|
[115] Nachdem der Plan für das Renaissance-Museum festgestellt, die Mittel bewilligt und der Bau im Frühjahr 1897 begonnen war, hatte ich Muße, für gute alte Ausstattungsstücke zu sorgen, die damals noch leichter zu beschaffen waren als heute. Gleichzeitig suchte ich einige Abteilungen, namentlich der plastischen Sammlung, die bei uns früher stark vernachlässigt waren, noch auszubauen, um bei der Eröffnung des Museums die Sammlungen vollständiger und vielseitiger zeigen zu können. So fehlte die altchristliche wie die byzantinische Plastik und Kleinkunst fast vollständig. Ich hatte die Berufung von Dr. Voege, der früher schon kurze Zeit bei der Abteilung gearbeitet hatte, gerade zu dem Zwecke vorgeschlagen, um Erwerbungen in dieser Richtung zu machen.

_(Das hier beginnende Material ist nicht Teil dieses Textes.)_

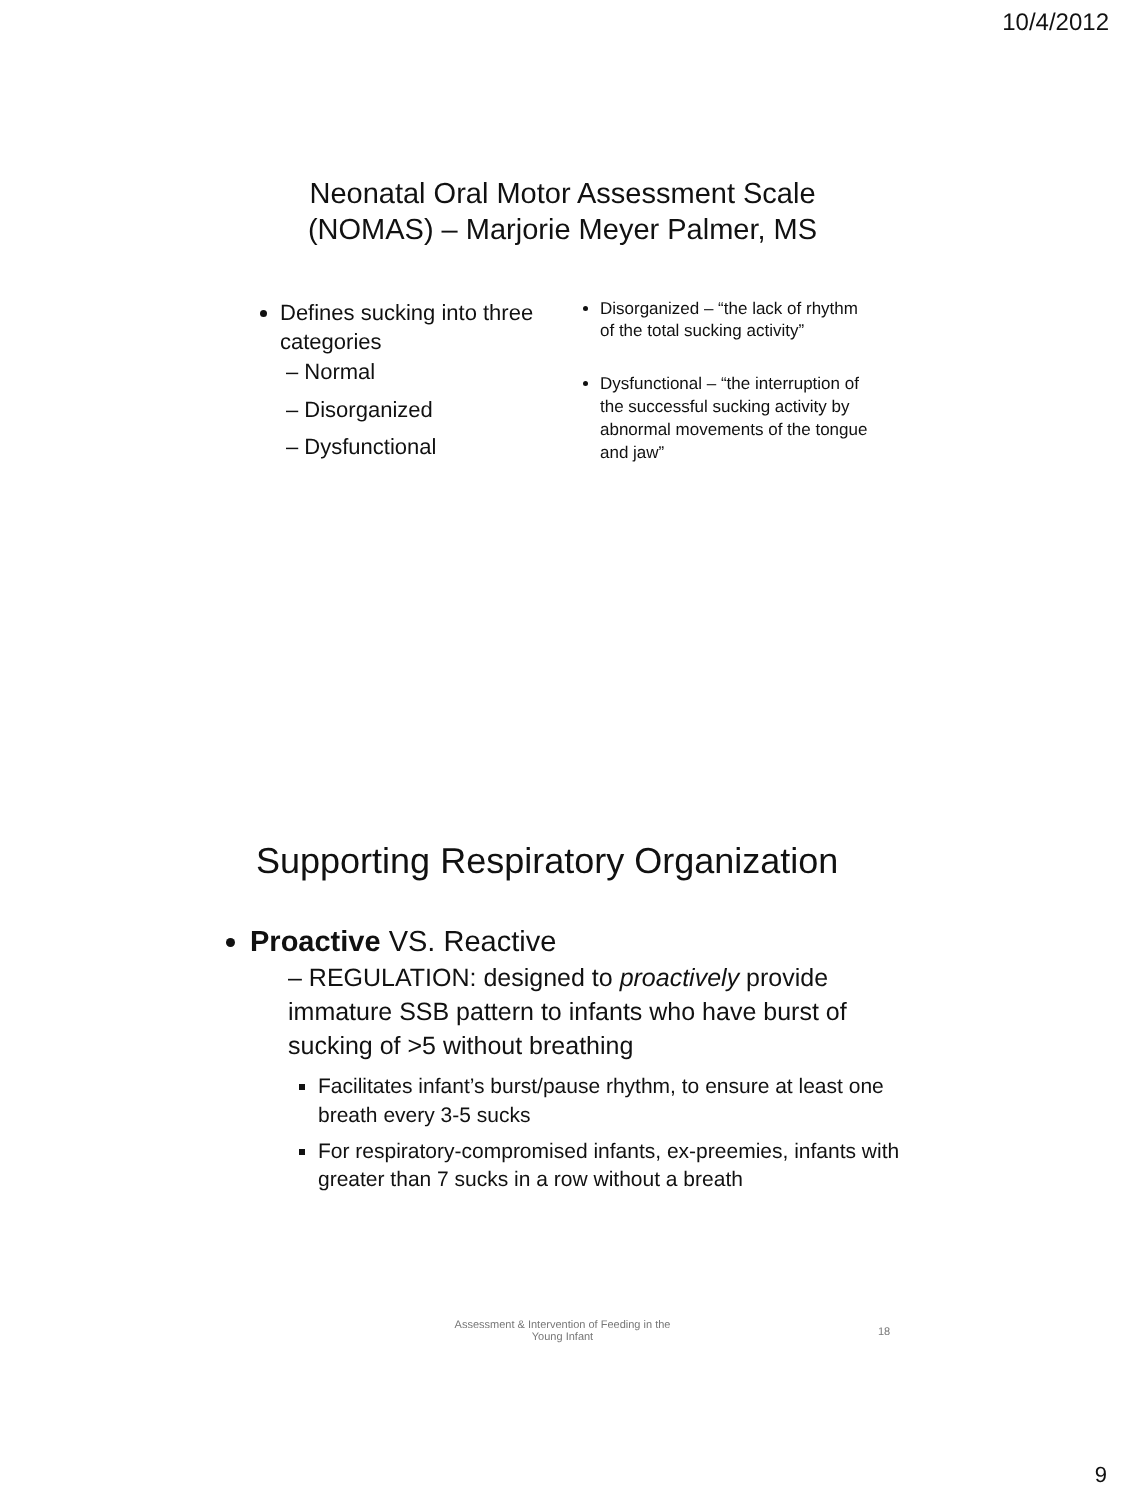10/4/2012
Neonatal Oral Motor Assessment Scale
(NOMAS) – Marjorie Meyer Palmer, MS
Defines sucking into three categories
– Normal
– Disorganized
– Dysfunctional
Disorganized – “the lack of rhythm of the total sucking activity”
Dysfunctional – “the interruption of the successful sucking activity by abnormal movements of the tongue and jaw”
Supporting Respiratory Organization
Proactive VS. Reactive
– REGULATION: designed to proactively provide immature SSB pattern to infants who have burst of sucking of >5 without breathing
Facilitates infant’s burst/pause rhythm, to ensure at least one breath every 3-5 sucks
For respiratory-compromised infants, ex-preemies, infants with greater than 7 sucks in a row without a breath
Assessment & Intervention of Feeding in the Young Infant
18
9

Da mir im italienischen Handel altchristliche Altertümer nur ganz selten vorgekommen waren, schien mir die Türkei ein günstigeres[115] Feld dafür, um so mehr, als wir schon 1891 aus Konstantinopel ein paar interessante Stücke hatten erwerben können. Die Reise des Kaisers nach dem Orient bot die günstige Gelegenheit, um durch seine Vermittlung eine Erleichterung des Ausfuhrverbots bei der türkischen Re gierung durchzusetzen. Sie wurde zugesagt, leider aber später kaum berücksichtigt. Voege ging 1898 auf kurze Zeit nach Konstantinopel, Smyrna und Saloniki. In Smyrna konnte er eine Sammlung altchristlicher Bronzelampen und kleiner Bronzekruzifixe im Besitz des französischen Konsuls erwerben. Sonst aber zeigte es sich, daß ein größerer Vorrat von käuflichen altchristlichen Kunstwerken in der Türkei nicht vorhanden war, und daß es für die gelegentlich auftauchenden Stücke, bei dem Wahlspruch der Orientalen »col tempo«, besonderer Unterhändler an Ort und Stelle bedarf, um die Gelegenheit zu entdecken und auszunutzen. Auf diese Weise gelang die Erwerbung von einigen wertvollen Stücken durch Vermittlung unseres Generalkonsuls Stemrich in Konstantinopel. Später hat unser damaliger Vertreter in Konstantinopel, der jetzige Direktor der Antikenabteilung, Theodor Wiegand, im Laufe der Jahre eine Anzahl wertvoller altchristlicher und namentlich auch byzantinischer Dekorationsstücke und Skulpturen zusammengebracht.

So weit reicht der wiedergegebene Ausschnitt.